• [DIRECTIONS FOR THIS TASK] Your reply is to be the lines below, exactly as written, with images omitted.

• [INFORMATION PROVIDED]
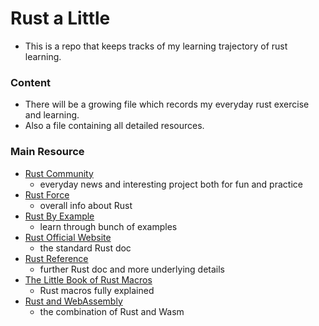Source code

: # Rust a Little
* This is a repo that keeps tracks of my learning trajectory of rust learning.

### Content
* There will be a growing file which records my everyday rust exercise and learning.
* Also a file containing all detailed resources.

### Main Resource
* [Rust Community](https://rust.cc/)
    * everyday news and interesting project both for fun and practice
* [Rust Force](https://rustforce.net/)
    * overall info about Rust
* [Rust By Example](https://doc.rust-lang.org/rust-by-example/)
    * learn through bunch of examples 
* [Rust Official Website](https://www.rust-lang.org/learn)
    * the standard Rust doc 
* [Rust Reference](https://doc.rust-lang.org/1.3.0/reference.html#numbers)
    * further Rust doc and more underlying details
* [The Little Book of Rust Macros](https://danielkeep.github.io/tlborm/book/index.html)
    * Rust macros fully explained 
* [Rust and WebAssembly](https://rustwasm.github.io/docs/book/)
    * the combination of Rust and Wasm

• [RESULT OF THIS EXERCISE]
Source code

: # Rust a Little
* This is a repo that keeps tracks of my learning trajectory of rust learning.

### Content
* There will be a growing file which records my everyday rust exercise and learning.
* Also a file containing all detailed resources.

### Main Resource
* [Rust Community](https://rust.cc/)
    * everyday news and interesting project both for fun and practice
* [Rust Force](https://rustforce.net/)
    * overall info about Rust
* [Rust By Example](https://doc.rust-lang.org/rust-by-example/)
    * learn through bunch of examples 
* [Rust Official Website](https://www.rust-lang.org/learn)
    * the standard Rust doc 
* [Rust Reference](https://doc.rust-lang.org/1.3.0/reference.html#numbers)
    * further Rust doc and more underlying details
* [The Little Book of Rust Macros](https://danielkeep.github.io/tlborm/book/index.html)
    * Rust macros fully explained 
* [Rust and WebAssembly](https://rustwasm.github.io/docs/book/)
    * the combination of Rust and Wasm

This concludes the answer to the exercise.